Ancora una volta, non c’è niente di meglio di un esempio pratico per spiegare al meglio questo complicato concetto (che complicato, più di tanto, non è).
Merton prende in esame la società americana. Negli USA, la struttura sociale pone un unico e indistinto obiettivo a tutti i cittadini: il successo economico, unica vera meta degna di essere raggiunta. Contemporaneamente, la cultura americana è fortemente giustizialista (basti pensare alla pena di morte legale in molti stati, alla vendita di armi, ecc.) e, come ogni società civile, ripudia qualsivoglia forma di crimine e violenza, considerando questi come veri e propri attentati alla società. Proprio qui, secondo Merton, avviene la rottura.
Ovviamente, non tutti i cittadini hanno la stessa possibilità di raggiungere il successo economico tanto sognato, o meglio, non tutti ci riescono senza dover fare i conti con i valori trasmessi dalla cultura.

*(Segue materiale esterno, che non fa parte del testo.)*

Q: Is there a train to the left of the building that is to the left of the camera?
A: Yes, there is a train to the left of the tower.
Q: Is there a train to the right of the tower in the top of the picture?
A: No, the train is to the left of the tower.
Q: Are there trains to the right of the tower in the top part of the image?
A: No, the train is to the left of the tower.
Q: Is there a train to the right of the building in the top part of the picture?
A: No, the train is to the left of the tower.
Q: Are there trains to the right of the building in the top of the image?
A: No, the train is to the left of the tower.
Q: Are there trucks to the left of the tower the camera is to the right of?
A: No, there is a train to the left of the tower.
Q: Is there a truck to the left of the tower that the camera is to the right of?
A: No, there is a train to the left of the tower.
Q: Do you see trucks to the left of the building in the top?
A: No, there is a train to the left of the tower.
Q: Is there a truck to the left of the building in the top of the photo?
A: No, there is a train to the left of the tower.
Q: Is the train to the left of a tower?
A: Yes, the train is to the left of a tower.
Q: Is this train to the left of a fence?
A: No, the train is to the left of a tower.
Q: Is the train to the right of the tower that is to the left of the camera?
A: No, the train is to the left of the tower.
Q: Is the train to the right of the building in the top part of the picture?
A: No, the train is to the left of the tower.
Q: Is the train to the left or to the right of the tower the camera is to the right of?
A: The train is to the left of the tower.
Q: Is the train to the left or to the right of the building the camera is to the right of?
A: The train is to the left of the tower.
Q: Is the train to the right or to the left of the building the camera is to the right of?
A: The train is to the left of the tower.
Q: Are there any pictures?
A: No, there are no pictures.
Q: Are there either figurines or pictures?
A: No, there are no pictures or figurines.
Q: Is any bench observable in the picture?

E’ così che si sviluppa la criminalità (raggiungere il sogno, la ricchezza, ripudiando i mezzi riconosciuti come giusti), il vagabondaggio (abbandono di obietti e mezzi con cui raggiungerli, ivi incluse le convenzioni sociali) e l’alienazione (perdurare delle norme culturali, abbandonando l’idea di raggiungere qualsivoglia obiettivo.
Questo, dunque, è un quadro più completo possibile circa il problema anomia e vagabondaggio. Come è facile notare, tra le soluzioni è anche solo difficile ipotizzare la presenza di multe o sanzioni di ogni genere. Eppure, come molti fanno notare, esso è un reato in moltissimi paesi, anche occidentali.